[[ Passage provided, beginning ]]

In the past few months you have been discussing various options with a large, U.S.-owned biotech firm that is prepared to enter into a joint venture (JV) with you to develop and exploit your proprietary technology. You believe that your intellectual property, when allied with the U.S. company’s access to development capital and proven production and marketing experience, will result in a successful outcome for both parties. Your business objectives are clear. In addition, you wish to maintain at least a 40 per cent interest in the JV and have some concerns about locking yourself in for a long period, as ideas and markets in the biotech sector develop quickly. You have indicated that although you share mutual interests now, things may change in the next few years: your collaborative partner today may become your competitor tomorrow.
Negotiating a JV:
It is imperative that you enter into a very clear confidentiality agreement at the beginning of negotiations. This will ensure, at least, contractual protection for the confidential information that you disclose, including details of your valuable intellectual property. As with other material transactions, you may enter into a precontractual letter of intent (LOI) or memorandum of understanding (MOU) to record the basic terms of the business arrangement respecting the JV. For example, your LOI can record the basic intentions of the parties and avoid future misunderstanding, set out additional conditions such as regulatory approvals and provide a convenient way of notifying third parties (such as financial institutions) of the proposed formation of the JV. As there is a growing body of case law indicating that the actions or conduct of parties may turn an LOI into a binding obligation, you might consider splitting the LOI into two, with the non-binding provisions forming one distinct portion and the binding provisions the other. The non-binding provisions should clearly indicate that fact and also provide that any binding relationship with respect to the deal itself is subject to and conditional upon the execution and delivery of definitive agreements.
Forms of JV Vehicles:
You have decided to use the most common type of JV, a corporate JV. In Canada, a JV normally takes the form of a corporation, general partnership, limited partnership or co-ownership JV. Each form has its own advantages and disadvantages and the choice of vehicle for the JV often depends on the tax implications for the parties. A corporation is taxed in its own right and provides limited liability to you as a shareholder, unlike some other vehicles including general and limited partnerships — both of which are flow-through vehicles for tax purposes and the general partners of which have joint liability for the obligations of the partnership. There are other forms of JV vehicles, including the Nova Scotia unlimited liability company, which is treated as a corporation for Canadian tax purposes but a partnership (tax flow-through) for U.S. tax purposes. However, the unlimited liability aspect for shareholders would have to be addressed.

[[ Passage provided, end ]]

Tasks to carry out
[1] Answer these questions using the passage on joint ventures:
(a) What minimum interest in the JV do you want to keep?
(b) What agreement should you enter into at the start of negotiations?
(c) How is a Nova Scotia unlimited liability company treated for U.S. tax purposes?
[2] Continue the passage on negotiating a joint venture from the point where it stops.
The items below come from a separate source and are unrelated to the passage on joint ventures.

[[ Given data, beginning ]]

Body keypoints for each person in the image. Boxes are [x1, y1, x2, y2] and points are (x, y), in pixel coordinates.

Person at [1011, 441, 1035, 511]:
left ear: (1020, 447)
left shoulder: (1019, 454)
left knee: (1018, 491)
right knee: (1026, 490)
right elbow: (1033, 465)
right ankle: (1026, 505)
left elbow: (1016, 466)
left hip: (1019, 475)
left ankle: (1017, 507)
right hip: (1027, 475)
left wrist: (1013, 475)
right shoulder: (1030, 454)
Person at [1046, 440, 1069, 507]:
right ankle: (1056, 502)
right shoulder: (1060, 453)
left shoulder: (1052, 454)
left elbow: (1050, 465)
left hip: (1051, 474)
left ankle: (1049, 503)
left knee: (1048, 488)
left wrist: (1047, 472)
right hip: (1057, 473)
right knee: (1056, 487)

[[ Given data, end ]]
[[ Given data, beginning ]]

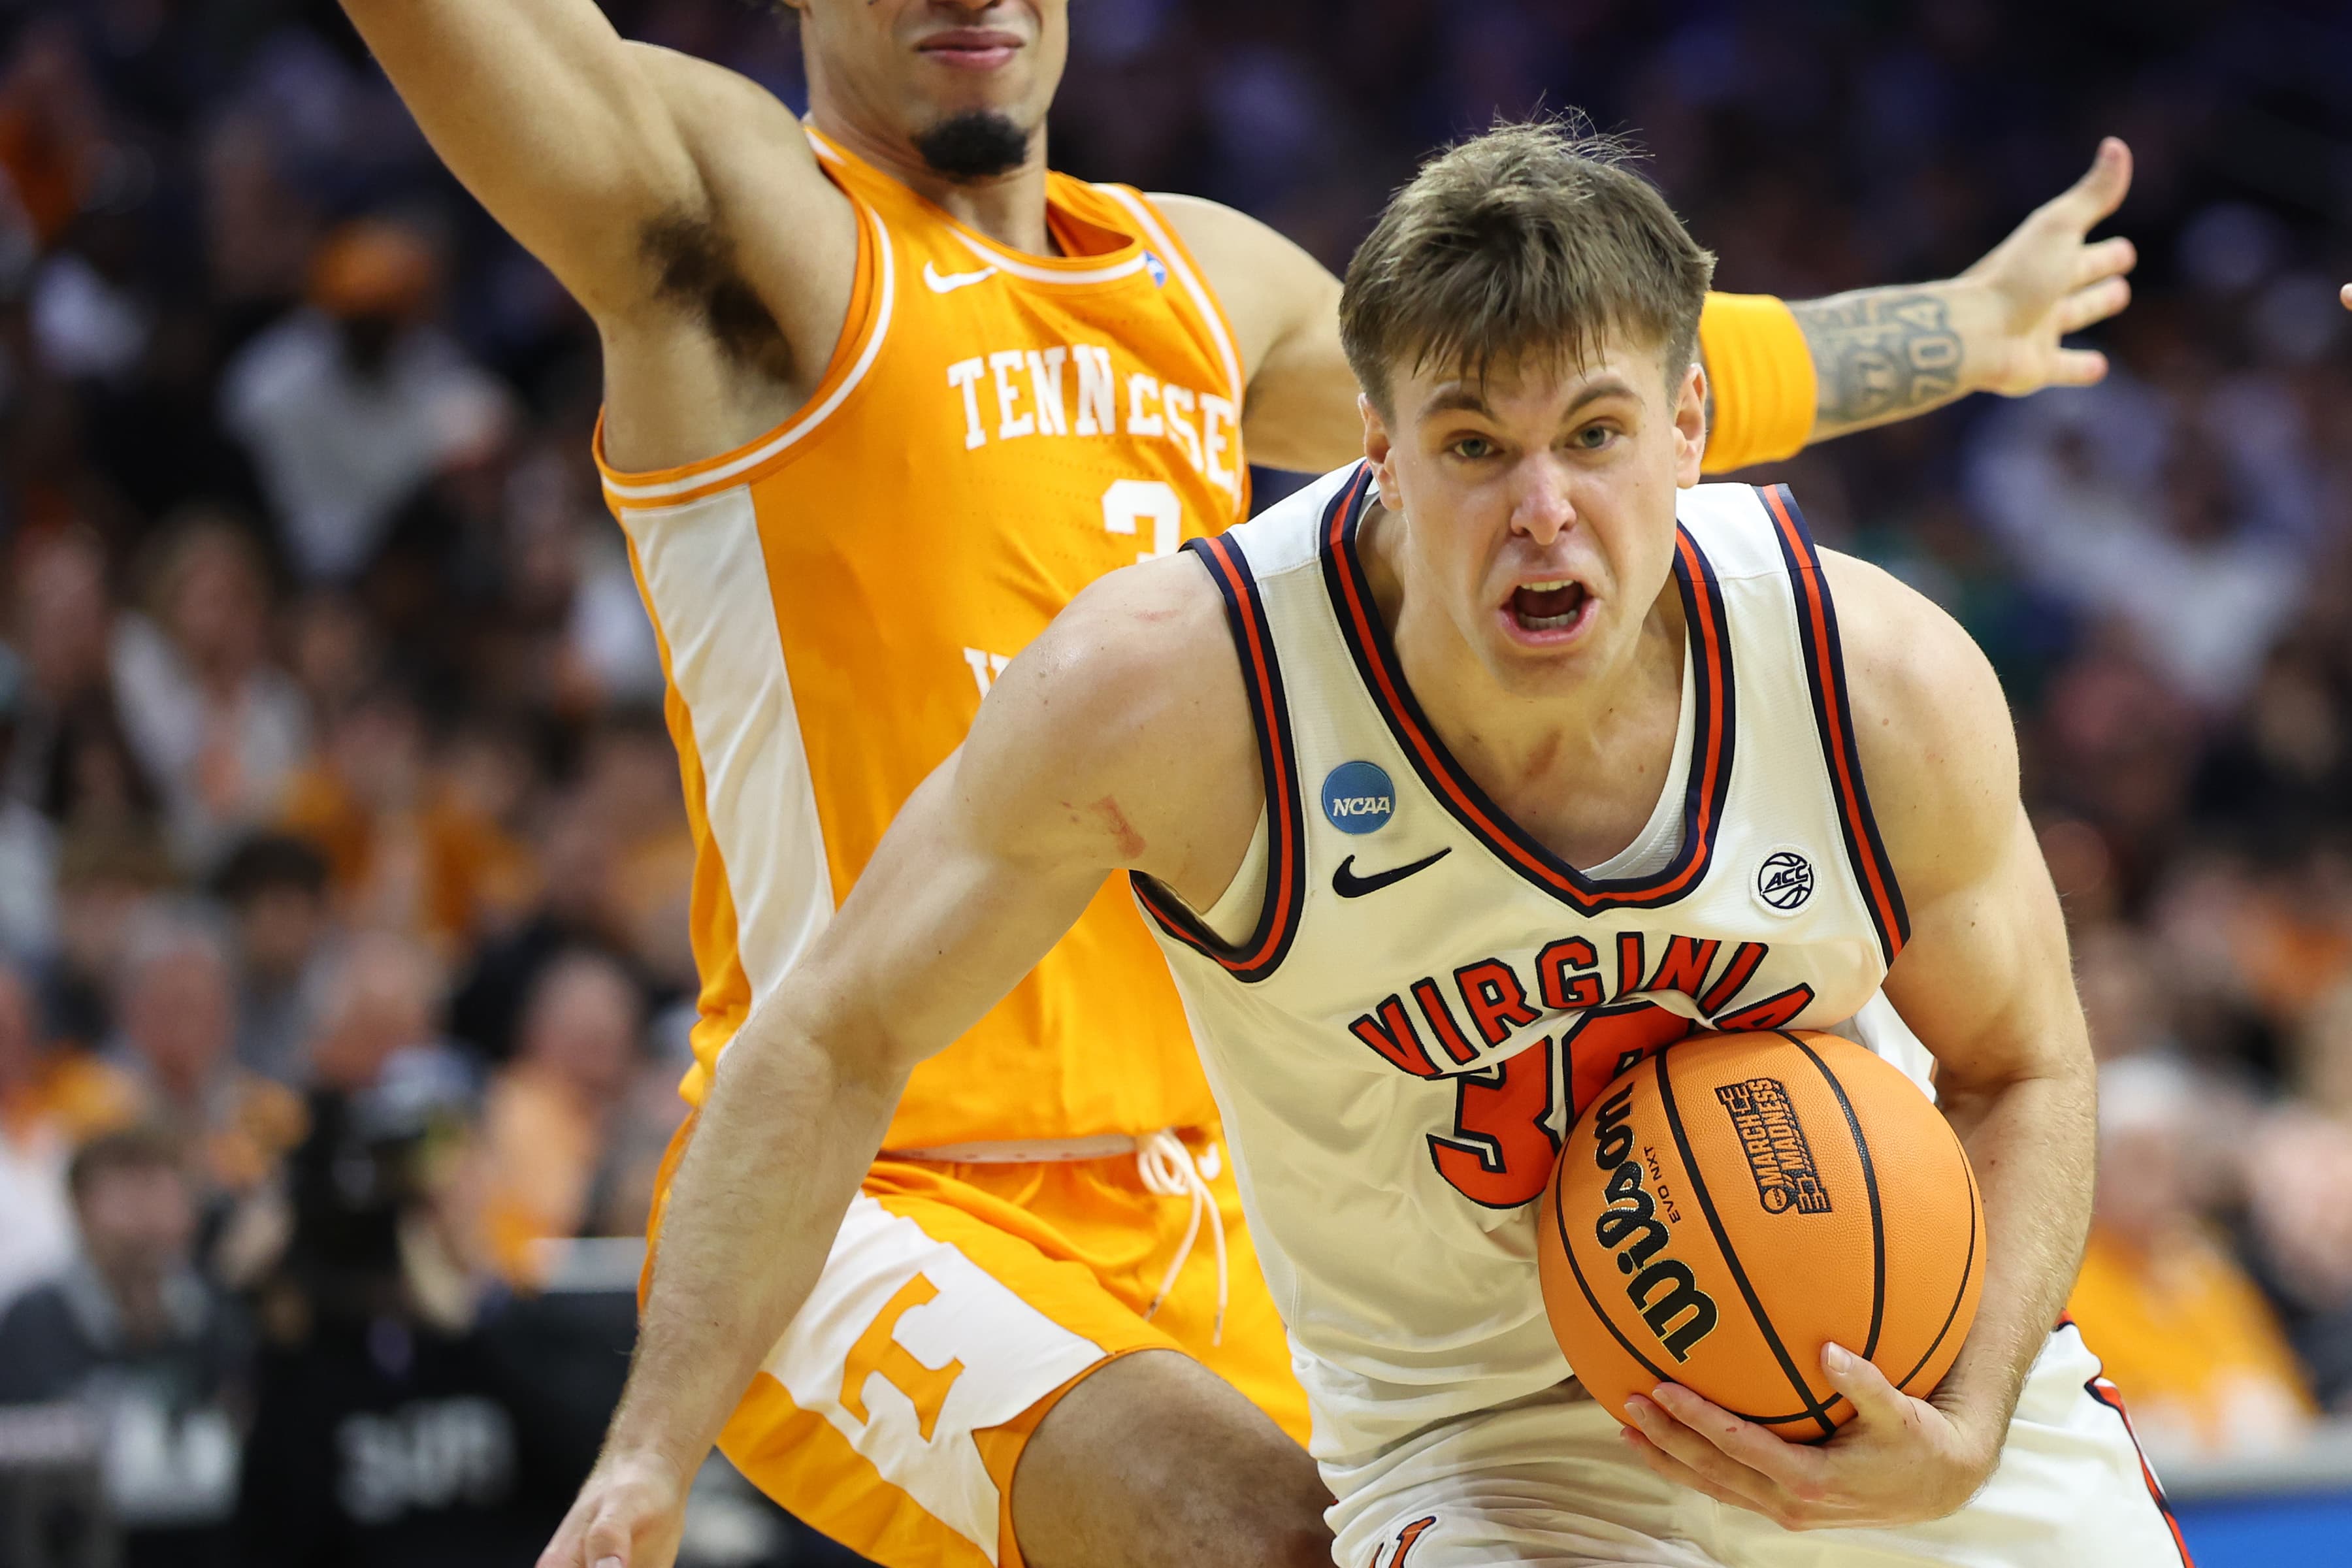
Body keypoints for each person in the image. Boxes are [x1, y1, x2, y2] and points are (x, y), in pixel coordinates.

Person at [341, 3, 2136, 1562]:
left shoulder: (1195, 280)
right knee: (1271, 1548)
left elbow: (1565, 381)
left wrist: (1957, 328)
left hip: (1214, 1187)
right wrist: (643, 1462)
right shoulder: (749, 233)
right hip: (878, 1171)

[[ Given data, end ]]
[[ Given data, beginning ]]

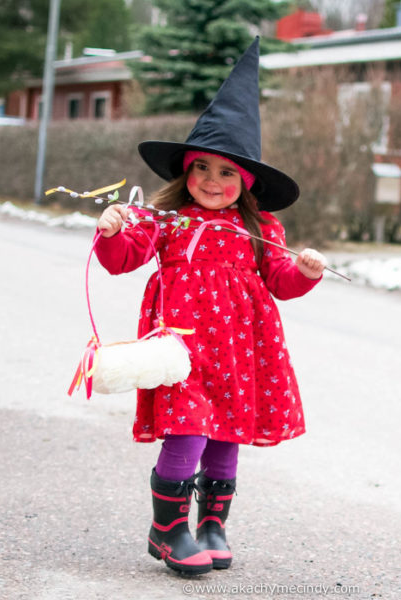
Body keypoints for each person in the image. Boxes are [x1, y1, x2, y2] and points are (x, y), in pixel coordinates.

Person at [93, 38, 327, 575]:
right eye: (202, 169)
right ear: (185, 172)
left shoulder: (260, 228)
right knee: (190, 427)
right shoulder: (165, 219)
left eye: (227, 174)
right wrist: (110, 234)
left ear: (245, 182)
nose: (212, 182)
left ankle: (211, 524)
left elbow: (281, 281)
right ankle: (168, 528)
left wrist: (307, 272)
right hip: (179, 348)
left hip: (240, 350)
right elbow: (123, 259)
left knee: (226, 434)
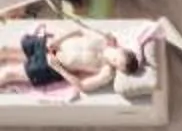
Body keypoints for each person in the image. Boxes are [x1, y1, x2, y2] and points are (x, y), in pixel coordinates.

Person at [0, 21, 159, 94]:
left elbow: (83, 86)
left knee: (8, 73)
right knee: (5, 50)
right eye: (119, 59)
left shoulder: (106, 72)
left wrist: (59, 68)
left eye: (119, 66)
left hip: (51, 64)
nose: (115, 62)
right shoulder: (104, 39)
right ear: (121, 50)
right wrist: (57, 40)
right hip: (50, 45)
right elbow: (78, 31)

[[ Given data, end ]]

Results in order
[1]
(a) At least a 40 per cent interest.
(b) A very clear confidentiality agreement.
(c) As a partnership, that is, a tax flow-through vehicle.

[2]
Other Regulatory Factors:
There may be other regulatory factors to consider at the outset. The formation of most JVs would be considered “mergers” within the meaning of the Competition Act, and if the Competition Tribunal determines that a merger (or a proposed merger) would prevent or substantially lessen competition in a relevant market, it can seek injunctive relief or orders for divestiture of assets or shares. There are, however, partial exemptions for JVs under that act and your JV could be structured to take advantage of these exemptions. The formation of your JV is not large enough to trigger the pre-merger notification requirements under the Competition Act, nor to be reviewable under the Investment Canada Act as an acquisition of control of a Canadian business by a non-Canadian (even through a Canadian subsidiary).
Documentation:
The documentation relating to the formation and operation of your JV will most likely include:
A master JV agreement (it actually looks like an agreement of purchase and sale of a business) describing the formation of the JV and containing representations and warranties, pre-closing covenants, conditions of closing, indemnities, etc.
The continuing JV document. In your case, this will be in the form of a shareholders’ agreement, and when people talk about the JV document this is usually what they are referring to.
Other documents, such as licences or asset transfer, marketing, R&D or technical assistance agreements. There may even be formal employment agreements for you and your colleagues.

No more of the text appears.